# Homework Help: Electron scattering angles?

1. Oct 21, 2009

### jeebs

hi,
here's the problem:

imagine a heavy nucleus and an electron approaching it with some momentum pi.
it scatters elastically off the nucleus at some angle $$\theta$$ and momentum pf. the nucleus can be considered to remain at rest, since it is so massive.

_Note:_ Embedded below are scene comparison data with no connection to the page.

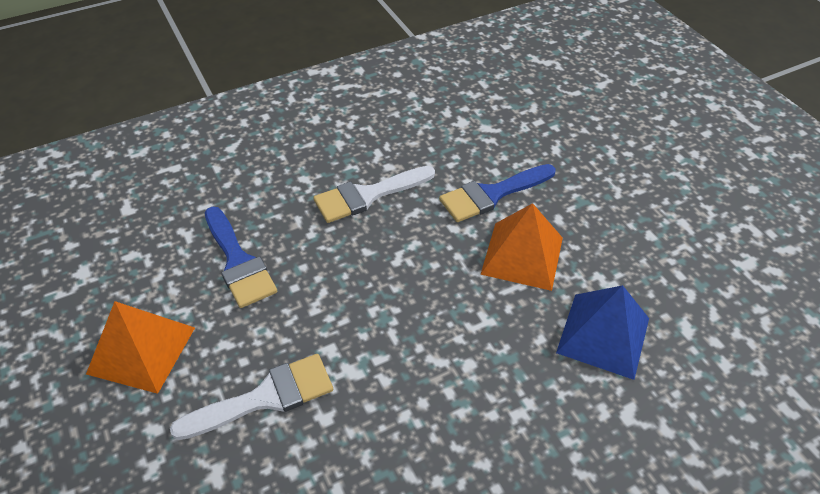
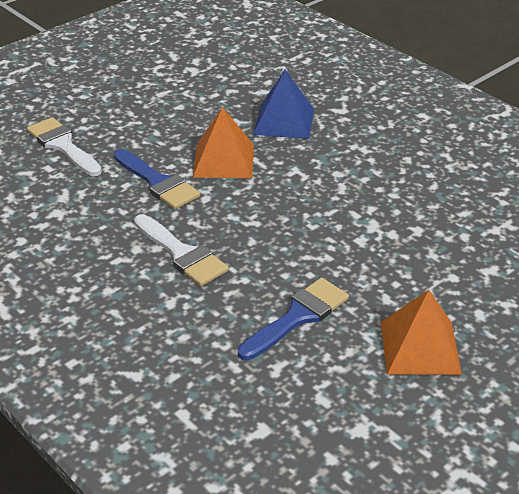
camera: 105 degrees left, 10 degrees down
(266, 397) = (419, 262): white brush -> white brush (62, 145)

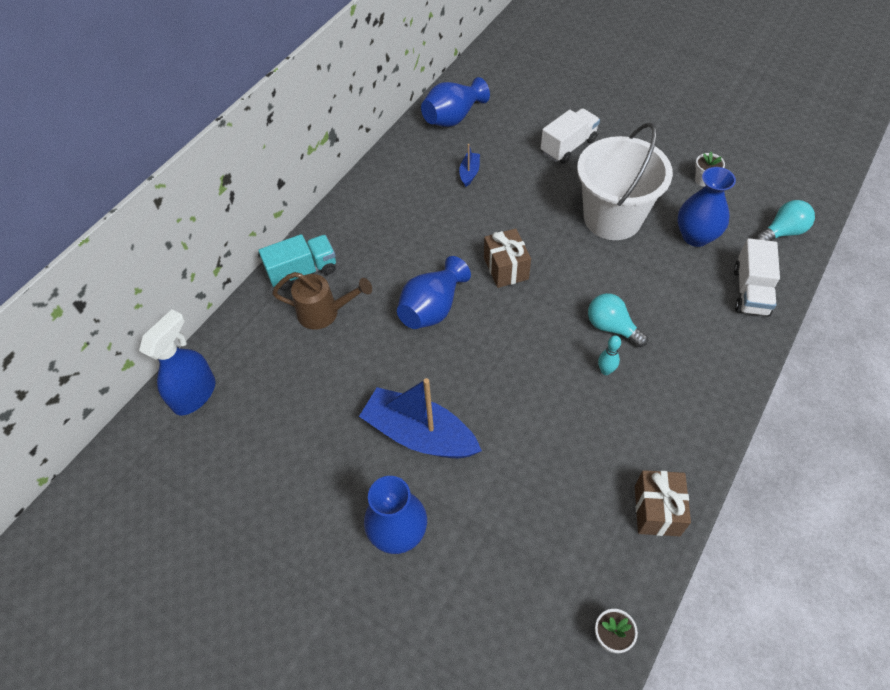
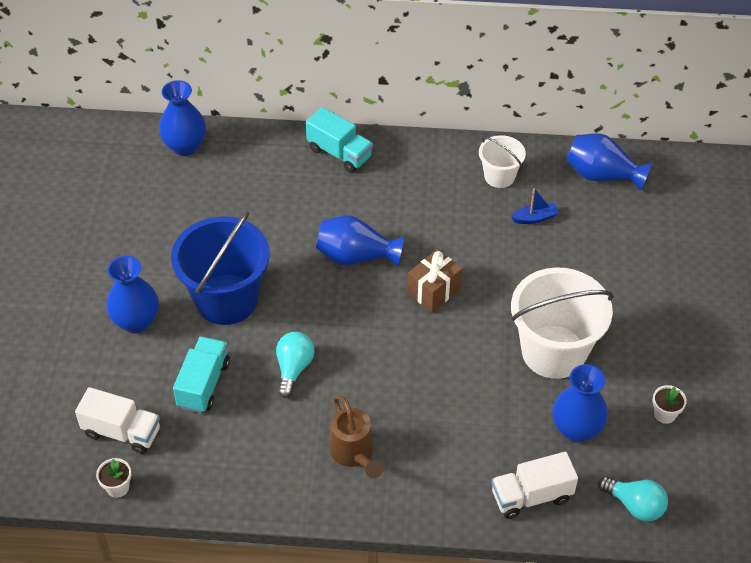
camera: 60 degrees right, 5 degrees down
(195, 394) = (185, 146): blue spray bottle -> blue vase
(324, 313) = (306, 186): brown watering can -> brown watering can (354, 453)
(410, 176) = (499, 176): none -> white bucket
(419, 434) = (226, 299): blue boat -> blue bucket
(515, 497) = (204, 384): none -> turquoise truck
(568, 146) = (629, 282): white truck -> white truck (122, 432)
(605, 370) = (363, 405): turquoise bowling pin -> none
(611, 327) = (415, 394): turquoise light bulb -> turquoise light bulb (294, 368)
(657, 510) = (242, 486): brown gift -> none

I have to start with the definition of vector q = pi - pf, get an expression for q^2 (the square of the magnitude of the vector q), and show that the angular dependence of the scattering is given by the Rutherford formula,

$$\frac{d\sigma}{d\Omega}$$ $$\propto 1/(sin^4(\theta/2))$$

my attempted solution:

so far i've worked out that q2 = (pi - pf)2 = pi2 - pf2 - 2pi.pf
ie. q2 = 2p2 - 2p2cos($$\theta$$)
= 2p2(1-cos($$\theta$$))
since the magnitudes of pi and pf are equal.

then I got 1 - cos($$\theta$$) = 2sin2($$\theta/2$$)
by using cos(A+B) = cos(A)cos(B) - sin(A)sin(B) where A = B = $$\theta/2$$

then I looked at Fermi's Golden Rule:

$$\frac{d\sigma}{d\Omega}$$ = ($$2\pi$$/$$\hbar$$)|Mfi|2Df

where the matrix element |Mfi| = $$\frac{4g^2\pi\hbar}{q^2 + (mc)^2}$$
which is a result that is given to me in a previous part of the problem.

clearly when used in Fermi's Golden Rule, the square of the matrix element gives 3 terms, one of which is the 1/q4 term I am looking for, but also 2 other terms. Is there a way for me to get rid of the 2 extra terms or am I barking up the wrong tree here?